Where is the origin of abuse in continuation applications?
While going through the process of becoming a primary examiner, I developed a simple approach to every application before me. I viewed the first action as the most important act that would dictate course of the remaining prosecution. A great majority of my time allotted per BD was spent searching for the art most relevant *to the invention.* Sure, claims as filed were very broad, but when a prosecutor saw the art I presented, the claims were most often amended accordingly. There was never a need to search again except for art that published since my first search. This worked well for everyone involved. I continued examining this way until I left the PTO, but not without someone challenging me from time-to-time. I had no fear of these challenges. Each time I confronted the accusers, and they would melt away.

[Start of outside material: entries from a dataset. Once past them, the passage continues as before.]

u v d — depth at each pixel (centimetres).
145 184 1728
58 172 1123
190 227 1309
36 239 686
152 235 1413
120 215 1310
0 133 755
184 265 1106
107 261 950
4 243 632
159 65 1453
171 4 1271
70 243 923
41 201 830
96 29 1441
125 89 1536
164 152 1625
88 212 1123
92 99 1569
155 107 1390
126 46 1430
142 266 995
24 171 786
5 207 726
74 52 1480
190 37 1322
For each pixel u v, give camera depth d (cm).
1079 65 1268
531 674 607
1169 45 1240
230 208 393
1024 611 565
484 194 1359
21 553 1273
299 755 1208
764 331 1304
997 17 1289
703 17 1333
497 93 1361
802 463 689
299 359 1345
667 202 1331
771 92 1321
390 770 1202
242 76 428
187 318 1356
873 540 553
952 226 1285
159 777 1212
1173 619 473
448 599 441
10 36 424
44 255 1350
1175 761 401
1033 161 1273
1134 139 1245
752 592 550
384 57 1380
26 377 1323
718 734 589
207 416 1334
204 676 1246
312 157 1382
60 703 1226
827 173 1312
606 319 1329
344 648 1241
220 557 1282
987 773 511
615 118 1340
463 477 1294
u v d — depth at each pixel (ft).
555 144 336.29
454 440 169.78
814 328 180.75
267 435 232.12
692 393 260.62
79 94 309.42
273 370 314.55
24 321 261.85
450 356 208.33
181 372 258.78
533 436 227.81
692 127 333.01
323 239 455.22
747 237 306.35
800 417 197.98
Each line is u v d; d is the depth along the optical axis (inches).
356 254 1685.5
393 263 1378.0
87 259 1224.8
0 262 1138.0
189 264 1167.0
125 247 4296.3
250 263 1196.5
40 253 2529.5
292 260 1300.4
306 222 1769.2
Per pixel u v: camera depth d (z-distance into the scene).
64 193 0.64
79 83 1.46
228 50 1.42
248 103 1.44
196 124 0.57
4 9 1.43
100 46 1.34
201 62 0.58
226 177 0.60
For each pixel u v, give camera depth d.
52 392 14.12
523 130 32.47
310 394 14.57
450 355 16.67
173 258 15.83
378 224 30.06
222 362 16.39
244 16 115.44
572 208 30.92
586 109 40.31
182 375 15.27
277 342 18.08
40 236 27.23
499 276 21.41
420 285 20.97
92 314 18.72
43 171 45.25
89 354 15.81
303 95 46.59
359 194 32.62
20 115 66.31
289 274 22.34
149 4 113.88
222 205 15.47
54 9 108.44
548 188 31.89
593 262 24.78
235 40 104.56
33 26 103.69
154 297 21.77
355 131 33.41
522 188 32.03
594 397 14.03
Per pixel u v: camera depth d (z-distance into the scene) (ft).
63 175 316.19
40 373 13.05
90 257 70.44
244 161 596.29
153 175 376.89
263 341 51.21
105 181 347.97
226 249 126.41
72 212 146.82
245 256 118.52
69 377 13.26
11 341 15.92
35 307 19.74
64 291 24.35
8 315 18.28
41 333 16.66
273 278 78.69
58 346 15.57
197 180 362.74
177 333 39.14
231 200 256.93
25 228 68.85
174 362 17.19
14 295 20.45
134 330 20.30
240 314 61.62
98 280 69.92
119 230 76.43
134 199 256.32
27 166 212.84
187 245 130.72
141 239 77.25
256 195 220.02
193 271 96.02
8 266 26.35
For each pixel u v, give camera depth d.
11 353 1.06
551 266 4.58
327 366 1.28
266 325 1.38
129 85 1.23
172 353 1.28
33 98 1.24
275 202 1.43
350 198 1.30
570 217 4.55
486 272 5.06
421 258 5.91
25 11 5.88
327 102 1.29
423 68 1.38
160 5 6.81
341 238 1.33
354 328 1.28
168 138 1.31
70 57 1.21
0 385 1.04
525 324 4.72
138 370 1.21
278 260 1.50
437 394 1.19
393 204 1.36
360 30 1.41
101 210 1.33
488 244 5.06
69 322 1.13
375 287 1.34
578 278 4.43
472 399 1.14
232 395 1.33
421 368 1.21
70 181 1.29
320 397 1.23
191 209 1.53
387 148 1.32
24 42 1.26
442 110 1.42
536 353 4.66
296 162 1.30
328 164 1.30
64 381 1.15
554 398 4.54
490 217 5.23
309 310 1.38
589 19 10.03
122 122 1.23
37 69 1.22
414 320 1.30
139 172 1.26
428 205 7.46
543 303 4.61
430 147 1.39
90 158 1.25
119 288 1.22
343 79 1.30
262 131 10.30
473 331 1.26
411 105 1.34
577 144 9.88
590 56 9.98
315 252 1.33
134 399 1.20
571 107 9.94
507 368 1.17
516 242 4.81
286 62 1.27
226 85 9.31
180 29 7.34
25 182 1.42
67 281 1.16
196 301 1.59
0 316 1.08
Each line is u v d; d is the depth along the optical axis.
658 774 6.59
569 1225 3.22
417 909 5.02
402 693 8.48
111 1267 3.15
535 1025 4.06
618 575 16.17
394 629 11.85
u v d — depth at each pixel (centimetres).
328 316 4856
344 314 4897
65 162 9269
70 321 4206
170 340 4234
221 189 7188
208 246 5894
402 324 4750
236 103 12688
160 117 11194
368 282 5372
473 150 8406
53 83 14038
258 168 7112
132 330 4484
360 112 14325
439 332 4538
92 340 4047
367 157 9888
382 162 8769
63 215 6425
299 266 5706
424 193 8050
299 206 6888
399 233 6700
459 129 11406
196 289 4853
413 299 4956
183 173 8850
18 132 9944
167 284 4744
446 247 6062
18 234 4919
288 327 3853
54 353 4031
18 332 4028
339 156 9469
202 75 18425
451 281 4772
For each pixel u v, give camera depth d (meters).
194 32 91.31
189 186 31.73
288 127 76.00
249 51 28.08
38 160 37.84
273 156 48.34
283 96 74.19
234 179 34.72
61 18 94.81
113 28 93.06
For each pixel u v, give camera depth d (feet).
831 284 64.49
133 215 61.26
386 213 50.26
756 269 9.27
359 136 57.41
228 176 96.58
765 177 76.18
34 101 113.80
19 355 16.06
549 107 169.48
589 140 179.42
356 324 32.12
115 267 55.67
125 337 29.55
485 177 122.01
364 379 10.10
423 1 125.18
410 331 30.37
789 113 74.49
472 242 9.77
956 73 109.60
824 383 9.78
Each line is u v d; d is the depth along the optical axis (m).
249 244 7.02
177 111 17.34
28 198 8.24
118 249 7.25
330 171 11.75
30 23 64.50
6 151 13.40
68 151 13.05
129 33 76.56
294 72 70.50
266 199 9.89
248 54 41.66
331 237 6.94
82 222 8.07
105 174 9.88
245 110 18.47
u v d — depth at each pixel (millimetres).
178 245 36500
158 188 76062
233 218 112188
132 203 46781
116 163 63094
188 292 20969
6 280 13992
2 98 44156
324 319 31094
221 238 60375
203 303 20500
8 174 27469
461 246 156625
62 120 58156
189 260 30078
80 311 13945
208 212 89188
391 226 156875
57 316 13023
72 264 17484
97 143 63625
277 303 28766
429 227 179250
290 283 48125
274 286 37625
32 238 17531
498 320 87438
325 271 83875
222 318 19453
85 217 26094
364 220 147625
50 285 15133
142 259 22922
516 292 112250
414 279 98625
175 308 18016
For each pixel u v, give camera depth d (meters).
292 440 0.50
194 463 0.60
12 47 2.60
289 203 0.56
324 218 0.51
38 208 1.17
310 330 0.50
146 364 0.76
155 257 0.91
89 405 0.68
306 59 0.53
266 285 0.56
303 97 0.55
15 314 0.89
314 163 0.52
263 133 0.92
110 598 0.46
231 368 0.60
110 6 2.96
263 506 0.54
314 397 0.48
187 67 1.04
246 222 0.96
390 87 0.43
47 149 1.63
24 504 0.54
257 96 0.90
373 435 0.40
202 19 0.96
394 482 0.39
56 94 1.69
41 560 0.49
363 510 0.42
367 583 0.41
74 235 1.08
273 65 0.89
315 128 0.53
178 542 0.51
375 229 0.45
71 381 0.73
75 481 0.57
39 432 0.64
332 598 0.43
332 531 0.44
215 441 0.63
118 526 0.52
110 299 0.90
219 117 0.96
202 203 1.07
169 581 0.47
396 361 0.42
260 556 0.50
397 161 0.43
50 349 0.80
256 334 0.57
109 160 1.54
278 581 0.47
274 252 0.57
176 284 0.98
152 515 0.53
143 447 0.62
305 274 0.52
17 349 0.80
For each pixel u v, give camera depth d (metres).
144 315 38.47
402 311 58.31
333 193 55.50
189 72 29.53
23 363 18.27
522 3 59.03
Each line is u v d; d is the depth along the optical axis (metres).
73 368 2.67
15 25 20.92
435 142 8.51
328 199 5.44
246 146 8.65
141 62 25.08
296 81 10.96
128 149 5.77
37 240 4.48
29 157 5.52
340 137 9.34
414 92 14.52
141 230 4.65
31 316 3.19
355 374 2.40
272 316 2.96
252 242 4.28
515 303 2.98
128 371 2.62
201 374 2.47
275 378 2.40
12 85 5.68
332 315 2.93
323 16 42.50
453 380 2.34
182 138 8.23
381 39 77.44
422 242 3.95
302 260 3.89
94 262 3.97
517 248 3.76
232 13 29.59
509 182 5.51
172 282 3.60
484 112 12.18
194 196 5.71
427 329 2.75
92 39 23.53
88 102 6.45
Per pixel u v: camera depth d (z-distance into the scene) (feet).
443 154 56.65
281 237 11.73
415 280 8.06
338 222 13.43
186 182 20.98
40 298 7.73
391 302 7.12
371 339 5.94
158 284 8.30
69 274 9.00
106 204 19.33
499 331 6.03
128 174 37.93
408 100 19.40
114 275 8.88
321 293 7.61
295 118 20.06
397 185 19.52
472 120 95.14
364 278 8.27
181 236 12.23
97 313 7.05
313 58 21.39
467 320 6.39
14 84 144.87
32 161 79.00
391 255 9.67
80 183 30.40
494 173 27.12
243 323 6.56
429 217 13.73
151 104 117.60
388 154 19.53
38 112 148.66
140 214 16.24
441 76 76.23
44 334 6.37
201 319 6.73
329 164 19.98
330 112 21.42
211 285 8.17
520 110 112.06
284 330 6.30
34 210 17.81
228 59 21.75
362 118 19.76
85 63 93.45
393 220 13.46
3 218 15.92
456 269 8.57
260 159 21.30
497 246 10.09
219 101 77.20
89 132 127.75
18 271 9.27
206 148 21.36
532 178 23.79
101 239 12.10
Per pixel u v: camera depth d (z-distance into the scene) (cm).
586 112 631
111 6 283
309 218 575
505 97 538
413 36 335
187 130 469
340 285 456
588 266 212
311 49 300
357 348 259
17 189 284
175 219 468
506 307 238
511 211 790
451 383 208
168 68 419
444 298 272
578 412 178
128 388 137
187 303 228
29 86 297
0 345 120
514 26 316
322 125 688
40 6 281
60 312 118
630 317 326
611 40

The point of all this is that the PTO management does not appreciate any philosophy of providing assistance to the applicant, which works to reduce unnecessary continuations and result in the most efficient disposal of applications. If the PTO would embrace and promote professionalism, the position of examiner would receive more respect, and more would decide to continue examining as a career. (The above comment about “Office Space II” is so true.) It would reduce unnecessary continuations of all kinds and provide an atmosphere of greater efficiency.
The "above comment" was -->
EPA - what strikes me about the "sweeping changes" [for reform of continuing applications] the USPTO wants to implement is that, for the most part, only USPTO management seems to like them. Patent attorneys don't like them. Patent applicants don't like them. Patent examiners don't like them. Yet, USPTO management does not seem to care (or want to listen). I have a great idea for new movie: "Office Space II - PTO Commissioner Lumbergh"
Further to various discussion of whether the proposed rulemaking on continuations is "dead as a doornail" or vibrant, recall some text from Robert Clarke:
I said the proposed rules were determined previously to be "significant" (not substantive) so we should assume that if the Office went forward with similar final rules they will continue to be treated as significant. One aspect of a "significant" rulemaking is an up to 90 day review at OMB. The review at OMB can result in a return of the package from OMB to the PTO. Note these are standard rule making issues for any "significant" rule making and is not linked to the particular package.
After publication as a final rule there would be at least a 30 delay in the effective date.